Safetensors is Joining the PyTorch Foundation
Summary
Safetensors, originally a Hugging Face project, is transitioning to the PyTorch Foundation under the Linux Foundation to establish vendor-neutral, community-driven governance. This move shifts the project's trademark and repository management to a neutral body while maintaining the project's core mission of providing a secure alternative to pickle-based model serialization.
Key Points
- The project's trademark, repository, and governance are moving to the Linux Foundation.
- The file format utilizes a JSON header (with a 100MB limit) for metadata, followed by raw tensor data.
- No breaking changes are being introduced to the file format, existing APIs, or Hugging Face Hub integration.
- Future development includes device-aware loading and saving to enable direct loading onto CUDA and ROCm accelerators, bypassing CPU staging.
- The roadmap includes first-class APIs for Tensor Parallel and Pipeline Parallel loading to allow specific ranks or pipeline stages to load only required weights.
- Planned support is being developed for FP8, sub-byte integer types, and block-quantized formats such as GPTQ and AWQ.
Technical Details
Safetensors is designed to mitigate the security risks associated with the Python pickle format, specifically the execution of arbitrary code during deserialization.
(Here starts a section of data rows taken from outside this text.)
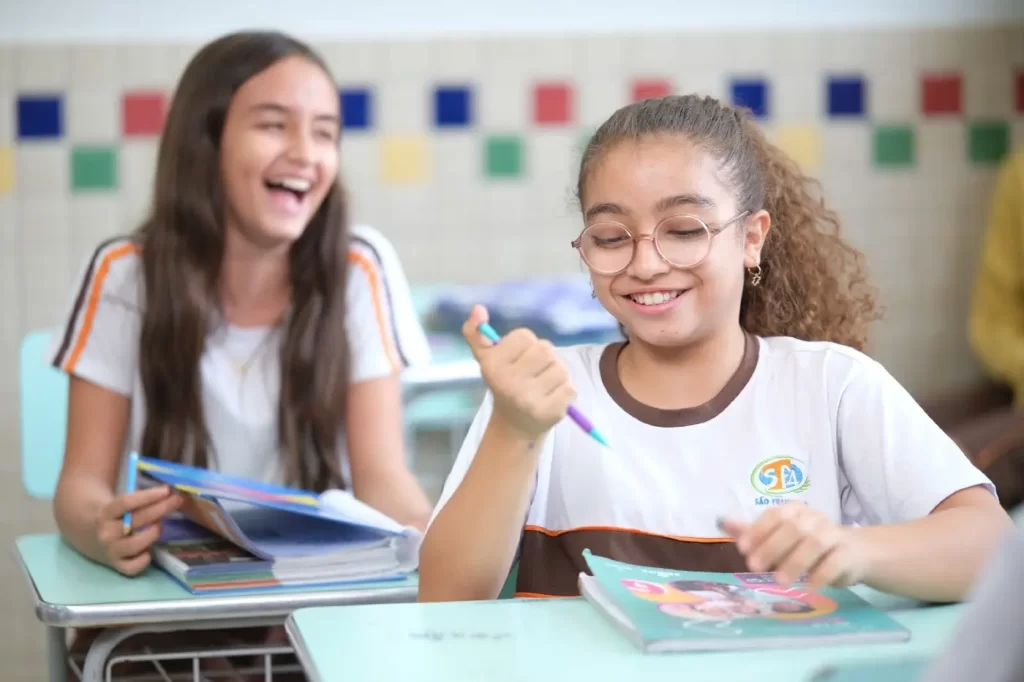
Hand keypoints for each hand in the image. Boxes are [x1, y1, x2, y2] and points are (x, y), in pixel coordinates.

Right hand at [93, 485, 183, 575]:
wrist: (89, 535)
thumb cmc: (114, 515)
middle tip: (177, 499)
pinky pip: (133, 567)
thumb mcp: (118, 502)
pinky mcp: (116, 566)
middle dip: (160, 508)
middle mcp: (106, 533)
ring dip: (153, 532)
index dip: (148, 495)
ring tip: (159, 524)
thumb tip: (168, 489)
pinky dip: (144, 559)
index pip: (126, 502)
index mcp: (105, 513)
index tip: (166, 489)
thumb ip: (139, 496)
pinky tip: (150, 549)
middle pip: (136, 520)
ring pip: (136, 544)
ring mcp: (111, 551)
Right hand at [462, 304, 575, 441]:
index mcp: (493, 366)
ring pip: (560, 368)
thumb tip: (478, 308)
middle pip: (545, 349)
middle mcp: (509, 383)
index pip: (524, 336)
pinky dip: (564, 391)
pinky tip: (551, 398)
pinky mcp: (551, 412)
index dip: (524, 345)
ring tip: (543, 385)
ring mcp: (530, 400)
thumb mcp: (486, 359)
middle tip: (533, 372)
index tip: (517, 360)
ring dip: (555, 374)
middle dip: (543, 358)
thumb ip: (476, 333)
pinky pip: (570, 387)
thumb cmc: (504, 383)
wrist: (514, 425)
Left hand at [721, 503, 868, 588]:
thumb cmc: (806, 545)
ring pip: (815, 542)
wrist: (852, 553)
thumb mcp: (778, 537)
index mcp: (794, 510)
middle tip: (754, 567)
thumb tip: (722, 522)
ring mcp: (833, 533)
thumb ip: (752, 532)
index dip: (757, 531)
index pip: (774, 515)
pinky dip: (820, 574)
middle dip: (771, 547)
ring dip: (795, 562)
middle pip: (793, 528)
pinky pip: (835, 561)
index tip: (742, 549)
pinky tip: (809, 586)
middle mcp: (814, 517)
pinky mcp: (848, 553)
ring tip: (780, 581)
The architecture relies on a simple structure: a JSON-encoded header containing tensor metadata, followed by the raw tensor data. This design enables zero-copy loading by mapping tensors directly from disk and supports lazy loading, which allows for the retrieval of individual weights without the need to deserialize the entire checkpoint.
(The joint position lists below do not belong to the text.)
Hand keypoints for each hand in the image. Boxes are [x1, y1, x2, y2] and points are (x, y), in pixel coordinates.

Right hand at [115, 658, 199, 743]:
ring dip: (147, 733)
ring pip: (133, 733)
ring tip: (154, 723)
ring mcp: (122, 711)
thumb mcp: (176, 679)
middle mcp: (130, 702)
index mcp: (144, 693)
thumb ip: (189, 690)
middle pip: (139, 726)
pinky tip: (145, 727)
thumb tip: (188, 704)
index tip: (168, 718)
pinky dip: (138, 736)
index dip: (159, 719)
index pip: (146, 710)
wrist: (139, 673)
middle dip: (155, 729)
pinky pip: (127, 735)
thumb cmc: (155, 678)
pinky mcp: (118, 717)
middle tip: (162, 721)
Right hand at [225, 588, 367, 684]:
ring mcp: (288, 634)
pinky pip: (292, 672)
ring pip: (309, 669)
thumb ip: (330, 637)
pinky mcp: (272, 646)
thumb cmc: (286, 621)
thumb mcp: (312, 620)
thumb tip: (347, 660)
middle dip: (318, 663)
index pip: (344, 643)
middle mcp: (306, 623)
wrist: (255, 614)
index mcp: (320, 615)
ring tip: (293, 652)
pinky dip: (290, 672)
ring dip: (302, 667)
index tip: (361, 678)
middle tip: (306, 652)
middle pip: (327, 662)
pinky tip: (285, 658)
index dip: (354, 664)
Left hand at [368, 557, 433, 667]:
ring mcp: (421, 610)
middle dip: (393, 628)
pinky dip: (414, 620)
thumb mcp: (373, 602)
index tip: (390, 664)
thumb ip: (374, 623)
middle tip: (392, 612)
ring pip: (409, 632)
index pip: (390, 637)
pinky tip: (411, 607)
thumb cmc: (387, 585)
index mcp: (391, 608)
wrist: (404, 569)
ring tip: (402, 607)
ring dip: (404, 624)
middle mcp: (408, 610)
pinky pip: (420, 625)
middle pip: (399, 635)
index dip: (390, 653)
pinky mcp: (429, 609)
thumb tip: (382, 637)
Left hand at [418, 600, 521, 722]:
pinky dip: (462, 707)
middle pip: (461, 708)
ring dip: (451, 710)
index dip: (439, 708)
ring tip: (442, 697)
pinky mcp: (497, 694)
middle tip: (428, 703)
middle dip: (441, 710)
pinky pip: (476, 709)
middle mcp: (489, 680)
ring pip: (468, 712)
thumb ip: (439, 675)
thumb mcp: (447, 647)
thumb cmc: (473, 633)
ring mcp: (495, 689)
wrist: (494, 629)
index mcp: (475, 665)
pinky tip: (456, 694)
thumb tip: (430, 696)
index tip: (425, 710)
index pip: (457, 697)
The project is currently working toward integration into PyTorch core as a standard serialization system for torch models. Technical optimizations are focused on improving throughput and memory efficiency through device-aware loading, which allows tensors to be loaded directly onto hardware accelerators like CUDA or ROCm. Furthermore, the project is expanding its support for the evolving quantization landscape, with upcoming formalization of support for block-quantized formats (e.g., GPTQ, AWQ) and various sub-byte integer types.
Impact / Why It Matters
For developers and self-hosters, the transition provides a stable, long-term, and vendor-neutral foundation for model distribution without any disruption to existing workflows or model compatibility. The move to the PyTorch Foundation ensures that the project's evolution is driven by the broader machine learning community rather than a single entity.